» **Page extract**
+===+

Denver & Rio Grande narrow gauge Coach Denver built 1871 by Jackson & Sharp. Too narrow (7' wide) for the usual two seats on each side of a center aisle, this car had two seats on one side and one on the other. The arrangement was switched at the middle of the car to “maintain balance.” |
But the financial panic of 1873 so reduced car sales that by 1875 the company was down to 40 employees from 600 and planned to close down completely by summer unless new orders were received. They diversified by acquiring the Christina River Shipyards, while continuing to build sash and other millwork for buildings. Sharp also became involved in the management of the Woodruff Sleeping Car Company.
In 1876 Jackson & Sharp received a Centennial Award at the Philadelphia Centennial Exhibition, in the “railway plant, rolling stock, engines” category for its passenger, boudoir, and library cars. And by 1880 they were producing 400 passenger cars per year: so busy they could not keep up with new orders and were desperately looking for ways to expand shop space and find more workers.
To keep up with the demand for timber suitable for quality car building, which usually required several years of air drying, they added two kilns to their yard to artificially dry unseasoned lumber.
(1879 Car-Builder’s Dictionary) |
In 1881 Jackson & Sharp received a Gold Medal and special mention for elegance in design and superior workmanship at the Cotton International Exhibition in Atlanta. (It appears that exhibiting “specimen” cars at such events was a prime business activity of car builders of the time.)
By 1882 the Jackson & Sharp plant covered some 25 acres not counting the shipyards, employed between 800 and 1,000 men, and could claim to be “the largest Passenger Car Manufactory [sic] in the country.”

+===+

» **Given records**
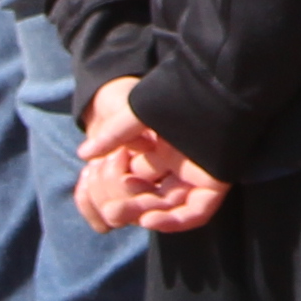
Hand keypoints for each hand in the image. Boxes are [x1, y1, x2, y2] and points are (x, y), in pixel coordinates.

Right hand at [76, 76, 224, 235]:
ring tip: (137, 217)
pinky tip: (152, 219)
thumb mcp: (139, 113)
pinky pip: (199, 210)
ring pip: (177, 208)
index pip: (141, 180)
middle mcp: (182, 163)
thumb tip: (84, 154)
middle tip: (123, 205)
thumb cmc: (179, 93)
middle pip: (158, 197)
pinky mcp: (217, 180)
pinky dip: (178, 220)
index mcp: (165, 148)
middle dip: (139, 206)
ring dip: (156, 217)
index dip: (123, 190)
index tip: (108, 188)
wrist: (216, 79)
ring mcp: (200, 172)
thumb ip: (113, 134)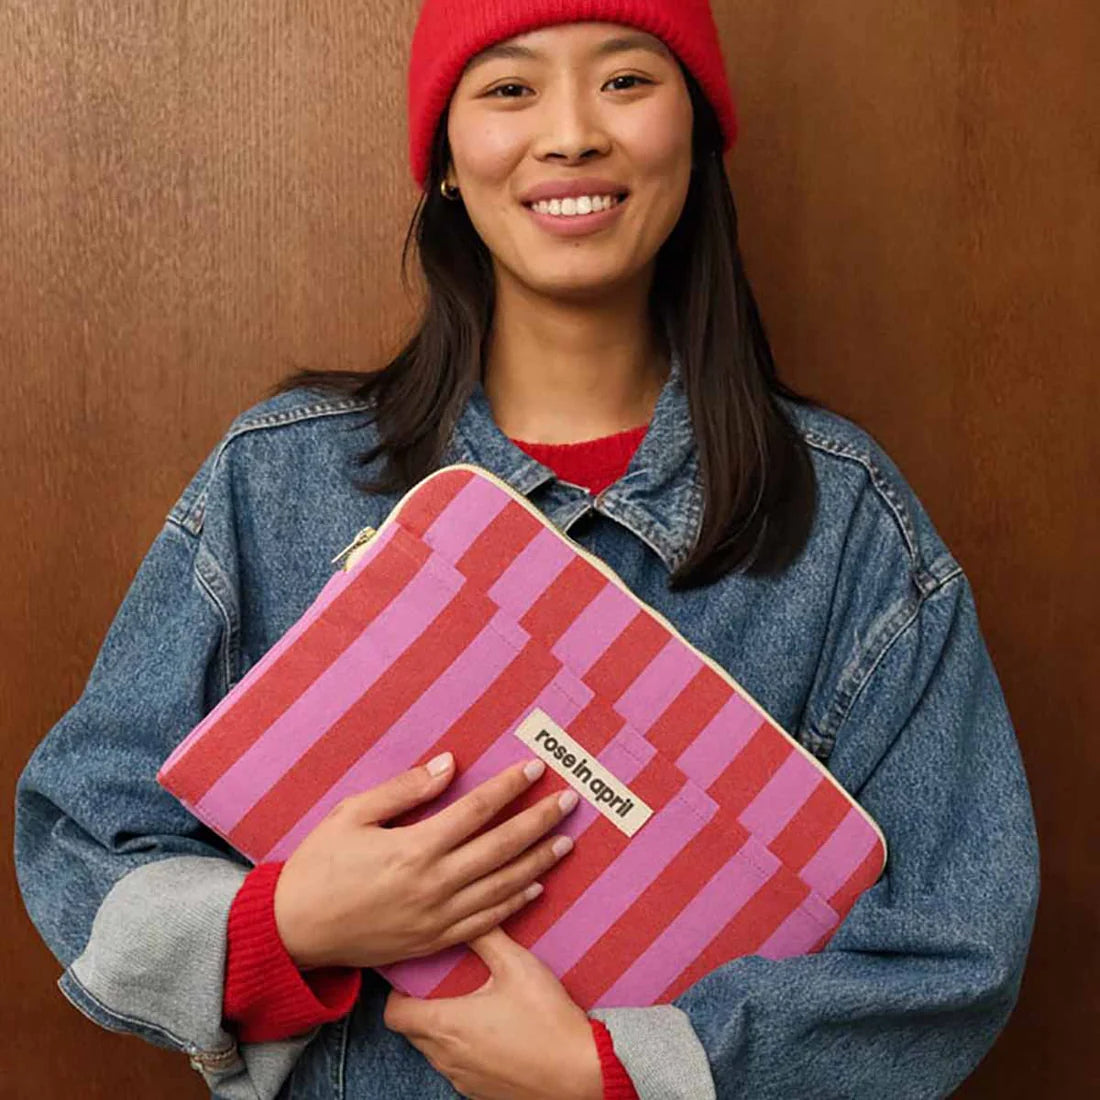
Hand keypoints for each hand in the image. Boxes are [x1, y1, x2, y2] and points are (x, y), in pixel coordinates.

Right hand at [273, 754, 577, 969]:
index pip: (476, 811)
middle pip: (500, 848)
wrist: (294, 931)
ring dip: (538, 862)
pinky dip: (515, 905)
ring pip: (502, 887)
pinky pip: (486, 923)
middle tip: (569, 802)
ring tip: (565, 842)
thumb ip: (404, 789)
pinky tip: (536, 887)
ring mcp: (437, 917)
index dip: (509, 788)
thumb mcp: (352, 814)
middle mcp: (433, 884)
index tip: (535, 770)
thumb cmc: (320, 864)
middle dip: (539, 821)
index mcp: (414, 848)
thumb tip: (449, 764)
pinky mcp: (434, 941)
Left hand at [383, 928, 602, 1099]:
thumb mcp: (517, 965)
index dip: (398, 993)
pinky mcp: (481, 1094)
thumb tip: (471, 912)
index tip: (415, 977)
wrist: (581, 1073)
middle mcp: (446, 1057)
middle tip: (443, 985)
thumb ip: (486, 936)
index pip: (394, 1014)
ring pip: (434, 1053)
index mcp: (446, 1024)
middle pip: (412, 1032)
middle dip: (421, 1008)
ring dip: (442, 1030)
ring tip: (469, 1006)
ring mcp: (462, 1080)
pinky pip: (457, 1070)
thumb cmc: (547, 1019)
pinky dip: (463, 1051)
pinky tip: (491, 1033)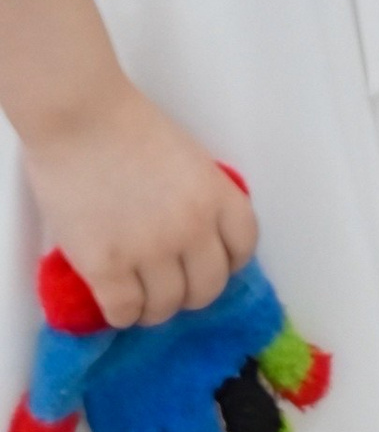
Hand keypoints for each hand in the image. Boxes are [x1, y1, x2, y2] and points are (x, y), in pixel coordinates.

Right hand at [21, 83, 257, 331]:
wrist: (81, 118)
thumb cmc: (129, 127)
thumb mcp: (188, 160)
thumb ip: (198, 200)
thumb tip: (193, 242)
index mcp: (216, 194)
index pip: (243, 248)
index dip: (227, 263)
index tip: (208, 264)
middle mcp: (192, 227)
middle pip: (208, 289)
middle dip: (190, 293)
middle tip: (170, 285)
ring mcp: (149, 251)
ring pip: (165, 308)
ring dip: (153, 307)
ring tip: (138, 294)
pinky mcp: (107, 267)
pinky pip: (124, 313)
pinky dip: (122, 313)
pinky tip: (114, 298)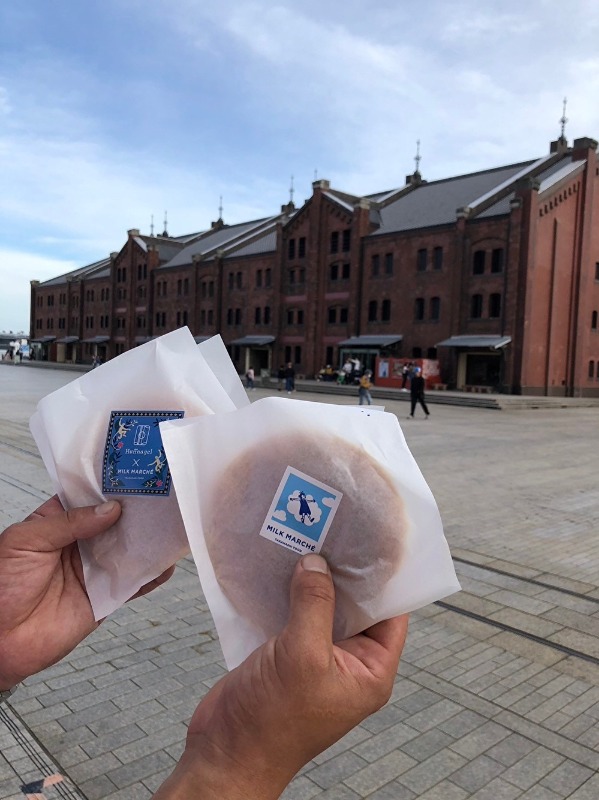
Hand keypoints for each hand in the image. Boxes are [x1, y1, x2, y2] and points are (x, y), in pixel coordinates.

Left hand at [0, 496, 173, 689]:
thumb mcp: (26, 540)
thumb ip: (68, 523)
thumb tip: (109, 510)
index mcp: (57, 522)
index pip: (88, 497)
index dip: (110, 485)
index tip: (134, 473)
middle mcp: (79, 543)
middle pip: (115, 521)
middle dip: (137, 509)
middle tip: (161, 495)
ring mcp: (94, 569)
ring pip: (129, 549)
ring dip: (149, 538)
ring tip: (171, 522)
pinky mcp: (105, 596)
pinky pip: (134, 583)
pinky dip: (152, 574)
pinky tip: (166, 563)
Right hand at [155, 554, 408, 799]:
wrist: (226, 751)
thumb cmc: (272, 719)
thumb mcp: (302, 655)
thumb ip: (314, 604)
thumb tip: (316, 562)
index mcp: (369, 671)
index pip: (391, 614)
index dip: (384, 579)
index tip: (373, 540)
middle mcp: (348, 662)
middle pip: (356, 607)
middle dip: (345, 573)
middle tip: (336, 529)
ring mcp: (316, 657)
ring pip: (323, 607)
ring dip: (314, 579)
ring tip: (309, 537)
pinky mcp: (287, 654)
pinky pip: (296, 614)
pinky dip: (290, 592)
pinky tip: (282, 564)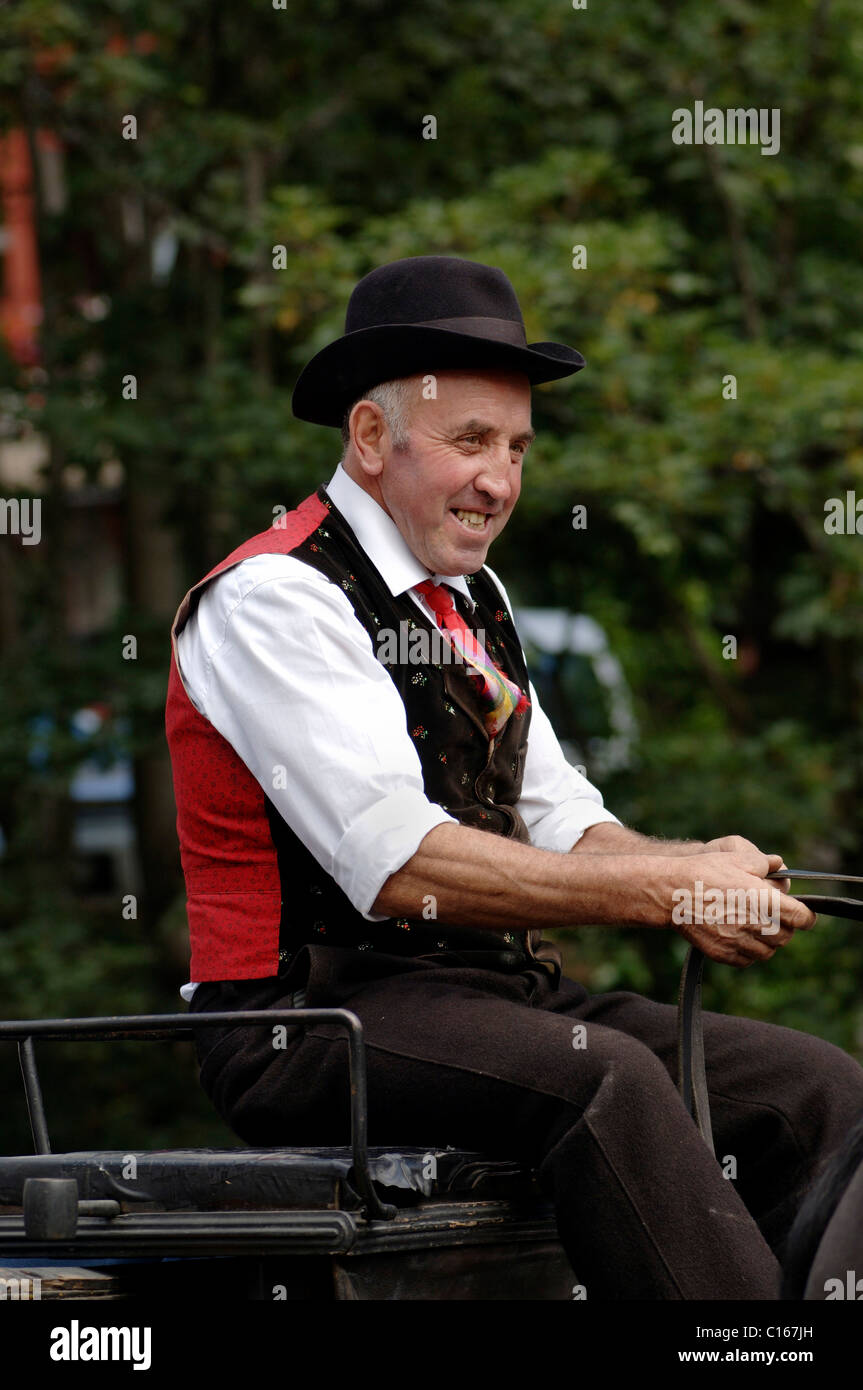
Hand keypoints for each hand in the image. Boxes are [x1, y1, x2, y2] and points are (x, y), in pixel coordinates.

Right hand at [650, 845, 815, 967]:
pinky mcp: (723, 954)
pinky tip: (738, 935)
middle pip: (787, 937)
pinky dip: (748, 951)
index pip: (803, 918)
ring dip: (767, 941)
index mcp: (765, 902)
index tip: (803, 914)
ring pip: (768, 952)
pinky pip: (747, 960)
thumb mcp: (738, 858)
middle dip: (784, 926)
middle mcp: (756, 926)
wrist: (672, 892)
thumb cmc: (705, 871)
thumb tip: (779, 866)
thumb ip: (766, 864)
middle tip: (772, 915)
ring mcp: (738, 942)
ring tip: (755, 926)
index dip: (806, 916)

+===+

» **Task 1**
In the Jackson & Sharp history, retype the stretch from "To keep up with" through "of the time.)".
» **Task 2**
List every year mentioned in the Jackson & Sharp history, in chronological order.

» **Written answer 1**
To keep up with the demand for timber suitable for quality car building, which usually required several years of air drying, they added two kilns to their yard to artificially dry unseasoned lumber.
(1879 Car-Builder’s Dictionary) |
In 1881 Jackson & Sharp received a Gold Medal and special mention for elegance in design and superior workmanship at the Cotton International Exhibition in Atlanta. (It appears that exhibiting “specimen” cars at such events was a prime business activity of car builders of the time.)

» **Written answer 2**
1871, 1873, 1875, 1876, 1879, 1880, 1881, 1882